Well, we almost made it! 

If you would have asked me over the summer if I thought we could have in-person learning from early September to mid-December, I would have not thought it possible. A number of factors paved our way, but two stand above the others: our thorough protocols and thoughtful policies that put the safety and health of students, faculty, and staff at the forefront of every decision, and the active engagement of so many families and students. Colorado Academy was able to avoid shutting down or going remote for months. To be sure, many in our CA Community had to quarantine or isolate at various times; however, our efforts to remain open largely succeeded. I want to give a big shout-out to our faculty and staff for their diligent efforts and commitment to our students. Our faculty have selflessly demonstrated their desire to serve our students in this difficult time, and I find it inspiring.
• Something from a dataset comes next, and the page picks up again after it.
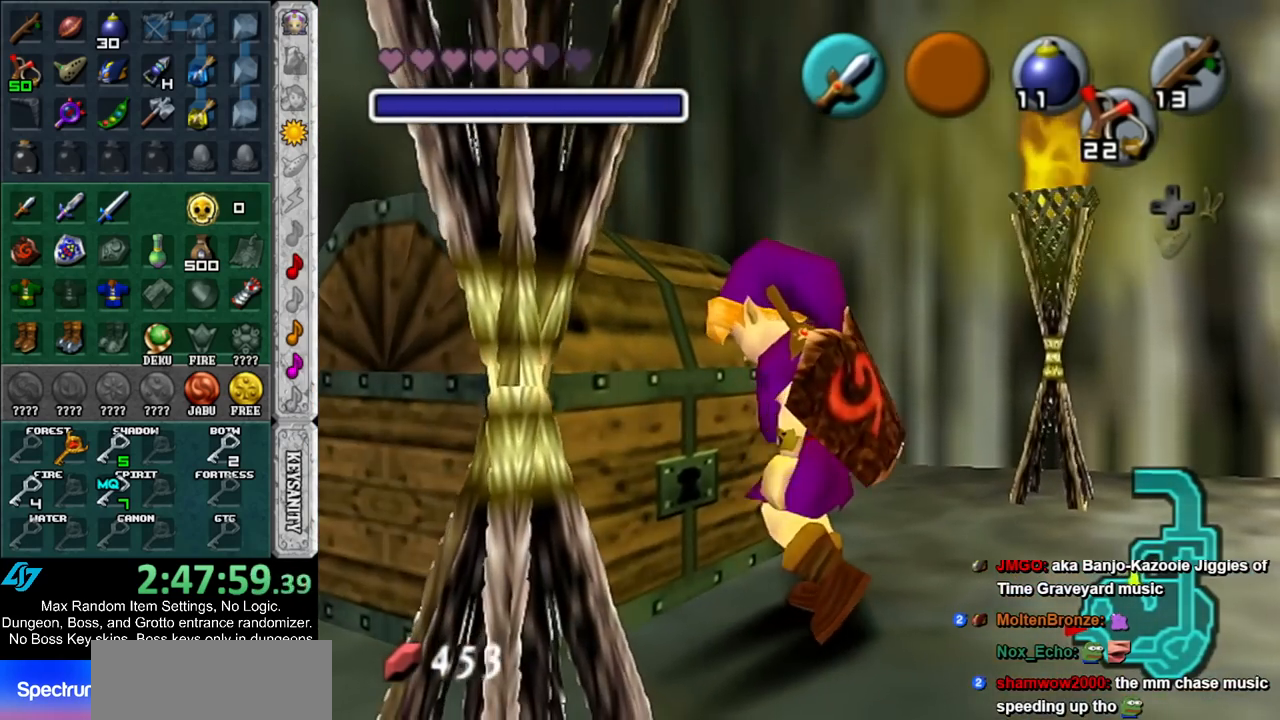
{"buttons": [], "left_stick": "center", "right_stick": "center", "events": []}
I am as disappointed as anyone that we had to go fully remote this week. We all recognize the importance of in-person learning, and we truly want to see our students on campus. We know fully remote learning presents a challenge to all families, and, particularly, for working parents. Public health guidance establishes the protocols by which we all must abide. Whenever we learn of a positive case, we report it Jefferson County Public Health. We know from the shared national and state guidelines what course of action we must follow. It may help knowing that local health authorities concurred with our decision to go fully remote today and tomorrow.
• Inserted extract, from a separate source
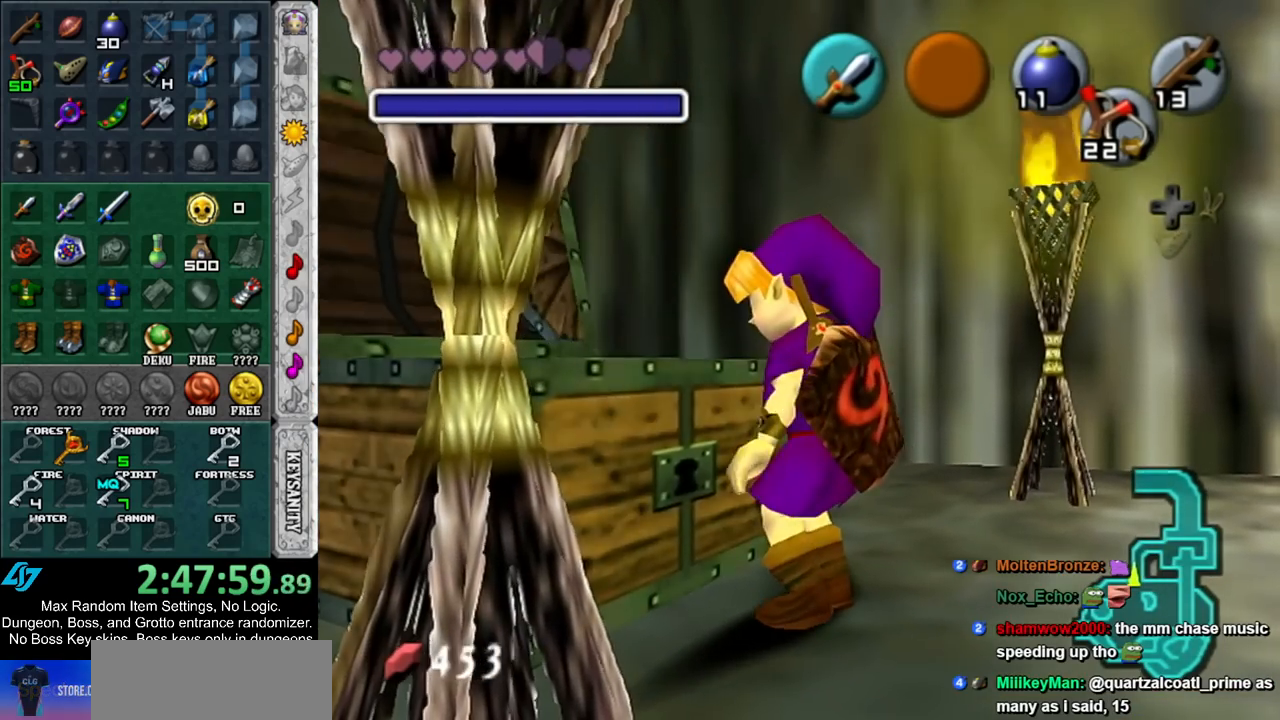
{"buttons": [], "left_stick": "center", "right_stick": "center", "events": []}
Our testing system for faculty and staff is aimed at protecting public health and providing an early warning. This added layer allows us to make right decisions, despite how tough they are.

With every event, we reflect on lessons learned. We will use the experience of this week to look at how we cohort to limit the broader impact of an exposure on campus. I think it is important to point out that, although there have been members of the CA community who have contracted the virus, at this point, no one has been hospitalized. Yet, that does not minimize the physical and emotional toll fighting this virus takes.

From conversations with those who have contracted COVID-19, I have heard the fear, anxiety, and concern they have had. For many, the impact has been minimal, but some have been very sick; others have watched aged parents or relatives struggle with life-threatening illness.

Many things keep me up at night, and the potential for serious consequences from COVID-19 for our students, families, and employees is at the top of the list. I am praying every day that we all make it through this global health crisis, and even as brighter news may someday prevail, the repair and rebuilding work from this ordeal will be monumental, and just as important as our efforts to keep people safe.

As we go into this holiday season, I ask that we be grateful for each other. I hope that we can put things in perspective. Whether remote or in person, this is a community that cares. Let’s dig in over the next few weeks and be careful about our health and others’ health.

I will host a virtual parent meeting next week, in which we will outline our plans for re-opening in January and for added health protocols, such as student testing. We are in the depths of this pandemic and will continue to be for several months. Still, there is reason for hope as we enter a new year, and I am grateful to be facing these times together.